MAIS IMPOSTO VÊM AÍ! – Jeferson Francisco Selbach

Cachoeira do Sul, · --°C

Quando a população é desunida, os governantes se aproveitam para subjuga-la através do aumento sistemático dos impostos.

No Brasil, se tornou comum que os eleitos para cargos do Executivo governem através da fúria arrecadatória.

Pouquíssimos adotam medidas para baixar as despesas.

Cortar gastos é quase sacrilégio!

Acreditam, equivocadamente, que o cidadão possui uma Cornucópia que transborda recursos para sustentar a máquina pública.

Ocorre que o “chifre da abundância” do contribuinte brasileiro seca ligeiro.

Observem o Governo Federal, que usou de todas as formas possíveis e imagináveis para cobrar mais impostos e mesmo assim gasta mais do que arrecada.

A Dívida Pública Federal que representa os compromissos do Tesouro Nacional ultrapassou R$ 9 trilhões, equivalente a quase 80% do Produto Interno Bruto, tudo aquilo que o Brasil produz por ano.

Essa dívida se tornou impagável e todos sabem disso.

Ainda mais os que emprestam ao Governo adquirindo Títulos Públicos, que precisam ter juros cada vez mais altos.

Não é por outra razão que a SELIC está em 14,25% ao ano.
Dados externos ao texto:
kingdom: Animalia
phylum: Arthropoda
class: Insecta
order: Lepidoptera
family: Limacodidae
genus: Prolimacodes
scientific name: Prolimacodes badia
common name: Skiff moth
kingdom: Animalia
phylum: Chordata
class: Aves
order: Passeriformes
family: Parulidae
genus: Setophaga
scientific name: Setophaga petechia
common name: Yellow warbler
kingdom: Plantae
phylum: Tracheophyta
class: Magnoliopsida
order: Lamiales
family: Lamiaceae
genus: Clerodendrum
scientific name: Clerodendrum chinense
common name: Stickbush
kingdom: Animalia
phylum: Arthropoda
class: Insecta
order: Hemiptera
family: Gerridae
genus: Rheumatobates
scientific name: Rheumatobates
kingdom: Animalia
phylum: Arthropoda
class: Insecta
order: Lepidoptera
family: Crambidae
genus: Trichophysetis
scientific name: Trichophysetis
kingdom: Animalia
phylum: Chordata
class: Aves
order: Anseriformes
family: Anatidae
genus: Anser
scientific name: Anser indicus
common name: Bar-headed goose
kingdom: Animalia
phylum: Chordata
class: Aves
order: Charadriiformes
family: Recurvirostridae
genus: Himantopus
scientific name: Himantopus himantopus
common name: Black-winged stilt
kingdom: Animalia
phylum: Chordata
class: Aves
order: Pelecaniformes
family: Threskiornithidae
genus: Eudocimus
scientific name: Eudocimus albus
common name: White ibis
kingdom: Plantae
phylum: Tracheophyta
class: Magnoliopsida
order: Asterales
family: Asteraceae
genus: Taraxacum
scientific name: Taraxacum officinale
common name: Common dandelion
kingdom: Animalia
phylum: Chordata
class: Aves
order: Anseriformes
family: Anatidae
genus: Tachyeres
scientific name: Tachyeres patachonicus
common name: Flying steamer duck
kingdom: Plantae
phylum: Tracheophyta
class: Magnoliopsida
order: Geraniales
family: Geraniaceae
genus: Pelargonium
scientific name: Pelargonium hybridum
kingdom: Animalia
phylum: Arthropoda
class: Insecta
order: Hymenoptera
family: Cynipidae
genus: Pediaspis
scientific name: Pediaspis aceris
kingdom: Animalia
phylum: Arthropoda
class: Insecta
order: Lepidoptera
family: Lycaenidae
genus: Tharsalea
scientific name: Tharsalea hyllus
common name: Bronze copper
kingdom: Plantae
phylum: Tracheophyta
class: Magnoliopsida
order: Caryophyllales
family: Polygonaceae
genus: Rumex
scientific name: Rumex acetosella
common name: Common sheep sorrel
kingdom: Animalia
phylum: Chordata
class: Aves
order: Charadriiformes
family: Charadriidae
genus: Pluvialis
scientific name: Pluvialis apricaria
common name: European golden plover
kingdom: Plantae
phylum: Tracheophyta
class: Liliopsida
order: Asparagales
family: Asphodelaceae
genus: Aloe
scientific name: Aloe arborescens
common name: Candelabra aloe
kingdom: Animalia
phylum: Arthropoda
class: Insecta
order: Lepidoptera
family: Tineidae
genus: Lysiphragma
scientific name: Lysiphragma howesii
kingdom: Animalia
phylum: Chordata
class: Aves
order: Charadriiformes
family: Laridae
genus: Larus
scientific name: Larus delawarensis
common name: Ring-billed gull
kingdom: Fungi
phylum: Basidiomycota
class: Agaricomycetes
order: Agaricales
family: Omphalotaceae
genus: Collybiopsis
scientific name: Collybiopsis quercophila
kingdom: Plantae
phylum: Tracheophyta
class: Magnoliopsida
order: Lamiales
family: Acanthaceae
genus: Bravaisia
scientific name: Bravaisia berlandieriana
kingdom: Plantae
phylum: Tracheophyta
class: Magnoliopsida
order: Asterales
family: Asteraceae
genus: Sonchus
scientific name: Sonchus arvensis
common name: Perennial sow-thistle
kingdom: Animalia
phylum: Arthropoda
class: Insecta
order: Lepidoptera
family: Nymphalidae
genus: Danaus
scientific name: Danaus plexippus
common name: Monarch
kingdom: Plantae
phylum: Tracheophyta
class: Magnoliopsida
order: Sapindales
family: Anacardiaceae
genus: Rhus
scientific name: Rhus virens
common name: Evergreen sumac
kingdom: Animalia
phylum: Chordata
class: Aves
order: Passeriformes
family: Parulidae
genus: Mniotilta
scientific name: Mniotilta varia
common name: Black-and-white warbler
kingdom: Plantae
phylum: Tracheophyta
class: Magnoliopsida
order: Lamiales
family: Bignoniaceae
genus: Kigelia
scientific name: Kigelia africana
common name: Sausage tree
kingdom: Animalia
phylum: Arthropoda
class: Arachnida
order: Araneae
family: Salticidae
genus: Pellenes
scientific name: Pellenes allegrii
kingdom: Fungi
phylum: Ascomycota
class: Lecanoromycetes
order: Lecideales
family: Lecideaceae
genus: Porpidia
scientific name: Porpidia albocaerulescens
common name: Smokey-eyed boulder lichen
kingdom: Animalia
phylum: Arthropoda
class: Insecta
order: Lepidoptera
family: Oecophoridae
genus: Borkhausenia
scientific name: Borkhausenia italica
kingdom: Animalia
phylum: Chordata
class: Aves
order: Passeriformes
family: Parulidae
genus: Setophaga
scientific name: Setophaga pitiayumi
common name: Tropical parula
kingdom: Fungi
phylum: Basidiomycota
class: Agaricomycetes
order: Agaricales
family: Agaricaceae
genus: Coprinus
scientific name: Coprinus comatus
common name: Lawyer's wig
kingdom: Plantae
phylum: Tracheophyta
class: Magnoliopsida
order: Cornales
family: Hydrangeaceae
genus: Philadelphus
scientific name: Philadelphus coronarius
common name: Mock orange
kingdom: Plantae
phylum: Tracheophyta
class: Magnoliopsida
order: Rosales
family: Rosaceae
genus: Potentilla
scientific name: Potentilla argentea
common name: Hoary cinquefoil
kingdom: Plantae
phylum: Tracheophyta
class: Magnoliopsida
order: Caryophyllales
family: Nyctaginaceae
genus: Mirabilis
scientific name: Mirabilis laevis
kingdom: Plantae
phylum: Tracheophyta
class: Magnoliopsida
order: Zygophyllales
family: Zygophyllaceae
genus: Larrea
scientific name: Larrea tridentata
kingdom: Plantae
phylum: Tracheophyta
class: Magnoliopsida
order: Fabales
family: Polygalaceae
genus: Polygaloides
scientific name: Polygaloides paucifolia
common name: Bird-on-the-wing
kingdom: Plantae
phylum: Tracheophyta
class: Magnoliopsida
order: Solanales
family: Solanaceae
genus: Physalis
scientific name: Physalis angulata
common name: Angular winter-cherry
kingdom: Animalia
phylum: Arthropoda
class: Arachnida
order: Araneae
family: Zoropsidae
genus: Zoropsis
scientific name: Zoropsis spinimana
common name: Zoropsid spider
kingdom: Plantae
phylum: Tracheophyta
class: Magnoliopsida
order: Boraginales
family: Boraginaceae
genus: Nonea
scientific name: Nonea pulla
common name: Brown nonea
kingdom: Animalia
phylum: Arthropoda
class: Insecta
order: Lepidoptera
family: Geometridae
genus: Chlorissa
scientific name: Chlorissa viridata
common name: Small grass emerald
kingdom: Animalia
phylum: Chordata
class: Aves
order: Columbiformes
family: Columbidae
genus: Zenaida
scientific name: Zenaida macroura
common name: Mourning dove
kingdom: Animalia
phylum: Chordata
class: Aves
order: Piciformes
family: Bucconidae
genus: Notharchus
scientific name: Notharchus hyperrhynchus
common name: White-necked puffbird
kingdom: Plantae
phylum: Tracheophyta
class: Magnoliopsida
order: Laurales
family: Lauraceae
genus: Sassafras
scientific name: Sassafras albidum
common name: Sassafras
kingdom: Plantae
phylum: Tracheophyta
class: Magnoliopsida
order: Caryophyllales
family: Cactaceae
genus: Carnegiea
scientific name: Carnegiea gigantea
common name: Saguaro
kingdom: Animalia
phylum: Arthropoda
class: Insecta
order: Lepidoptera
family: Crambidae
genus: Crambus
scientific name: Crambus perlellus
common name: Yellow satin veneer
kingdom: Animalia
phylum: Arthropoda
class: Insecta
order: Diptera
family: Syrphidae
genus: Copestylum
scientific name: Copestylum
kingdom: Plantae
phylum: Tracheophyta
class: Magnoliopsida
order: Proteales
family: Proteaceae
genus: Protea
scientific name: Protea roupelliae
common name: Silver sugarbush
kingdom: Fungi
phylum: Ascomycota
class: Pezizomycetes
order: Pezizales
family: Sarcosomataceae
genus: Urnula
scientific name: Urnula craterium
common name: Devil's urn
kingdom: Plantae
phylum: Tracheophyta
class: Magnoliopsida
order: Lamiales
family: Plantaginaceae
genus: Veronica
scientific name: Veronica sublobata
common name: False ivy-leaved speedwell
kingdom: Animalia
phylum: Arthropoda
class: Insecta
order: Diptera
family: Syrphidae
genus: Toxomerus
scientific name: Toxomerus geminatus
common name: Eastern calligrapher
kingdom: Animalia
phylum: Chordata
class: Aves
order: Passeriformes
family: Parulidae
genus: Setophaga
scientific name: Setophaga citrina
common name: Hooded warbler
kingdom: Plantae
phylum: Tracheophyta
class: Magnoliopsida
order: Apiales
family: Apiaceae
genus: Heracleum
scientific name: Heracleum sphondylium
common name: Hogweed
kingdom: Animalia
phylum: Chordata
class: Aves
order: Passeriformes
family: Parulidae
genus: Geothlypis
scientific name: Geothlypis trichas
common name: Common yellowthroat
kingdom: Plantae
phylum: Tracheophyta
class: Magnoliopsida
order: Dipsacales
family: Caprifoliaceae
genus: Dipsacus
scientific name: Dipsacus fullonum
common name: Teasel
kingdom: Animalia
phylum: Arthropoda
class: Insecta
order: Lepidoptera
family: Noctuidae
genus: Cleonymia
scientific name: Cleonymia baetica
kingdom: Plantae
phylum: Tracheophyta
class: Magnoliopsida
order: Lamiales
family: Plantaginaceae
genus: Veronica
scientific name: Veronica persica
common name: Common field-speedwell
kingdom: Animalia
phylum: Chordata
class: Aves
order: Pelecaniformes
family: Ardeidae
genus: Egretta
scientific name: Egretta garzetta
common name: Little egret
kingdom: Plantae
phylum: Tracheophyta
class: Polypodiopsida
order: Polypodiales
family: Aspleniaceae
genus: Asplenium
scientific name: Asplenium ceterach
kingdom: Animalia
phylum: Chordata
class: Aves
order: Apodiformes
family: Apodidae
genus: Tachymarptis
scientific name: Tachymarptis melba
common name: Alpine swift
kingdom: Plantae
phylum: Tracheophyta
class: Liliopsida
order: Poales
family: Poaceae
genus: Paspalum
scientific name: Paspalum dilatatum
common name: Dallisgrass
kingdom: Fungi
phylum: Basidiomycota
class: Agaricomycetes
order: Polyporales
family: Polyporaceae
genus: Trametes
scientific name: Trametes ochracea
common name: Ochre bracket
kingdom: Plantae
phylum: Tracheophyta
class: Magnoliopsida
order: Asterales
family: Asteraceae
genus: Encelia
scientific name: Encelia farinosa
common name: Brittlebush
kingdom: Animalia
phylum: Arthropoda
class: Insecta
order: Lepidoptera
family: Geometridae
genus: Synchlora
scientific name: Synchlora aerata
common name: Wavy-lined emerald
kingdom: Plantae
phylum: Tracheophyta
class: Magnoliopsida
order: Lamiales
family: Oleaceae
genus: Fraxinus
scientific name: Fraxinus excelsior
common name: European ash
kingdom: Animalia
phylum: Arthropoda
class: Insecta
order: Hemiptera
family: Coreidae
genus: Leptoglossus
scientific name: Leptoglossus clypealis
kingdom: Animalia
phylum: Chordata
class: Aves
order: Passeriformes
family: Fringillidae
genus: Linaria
Quem precisa de empréstimos compete lado a lado com o Governo, que paga sempre mais para honrar os compromissos.

Pouco mais de um terço do que o Governo Federal arrecada vai para pagar juros.

Ano passado foram arrecadados R$ 2,89 trilhões e pagos de juros R$ 1 trilhão.

Isso impacta diretamente no custo diário dos produtos e serviços.

Quanto maiores os juros, maiores os gastos das empresas para vender bens e serviços.

No fim é o consumidor que paga a conta duplamente: através dos impostos altíssimos e dos juros embutidos.

Na sociedade quem se beneficia são aqueles que recebem do poder público muito mais do que pagam de impostos.

Uma família beneficiária do Bolsa-Família com 3 filhos pequenos recebe em média R$ 1 mil por mês e ao comprar alimentos devolve R$ 300.

Como recebeu tudo de graça, fica no lucro.

Quem se prejudica são justamente os assalariados com renda familiar média entre R$ 5 e R$ 25 mil, mas com os impostos abocanhando 30% de tudo isso.

São esses que trabalham 100 dias por ano somente para sustento alheio.

Do salário que sobra, precisam pagar por serviços privados, uma vez que os serviços públicos são precários.

Novamente pagam duas vezes: no imposto e nos serviços particulares quando precisam.

É essa classe média que desperta para a vida e critica as políticas assistencialistas dos governos de esquerda.

Marilena Chauí, a mais esquerdista de todas intelectuais no Brasil, afirmou várias vezes que odeia a classe média, chamando-a de “atraso de vida”, “abominação política”, “fascista” e “ignorante”.

Normal, quem não aceita de bom grado carregar o fardo dos impostos sem contrapartida é considerado inimigo.

Enquanto a maior parte da população mais receber do que pagar, as coisas seguirão como estão.

O assistencialismo vai diminuir quando acabar o dinheiro do contribuinte que, cansado de tantos impostos, vai liquidar patrimônio, consumir o mínimo e deixar de investir no país.

Nesta hora a crise vai bater tão forte na economia que todos vão pagar o preço por décadas de desequilíbrio fiscal.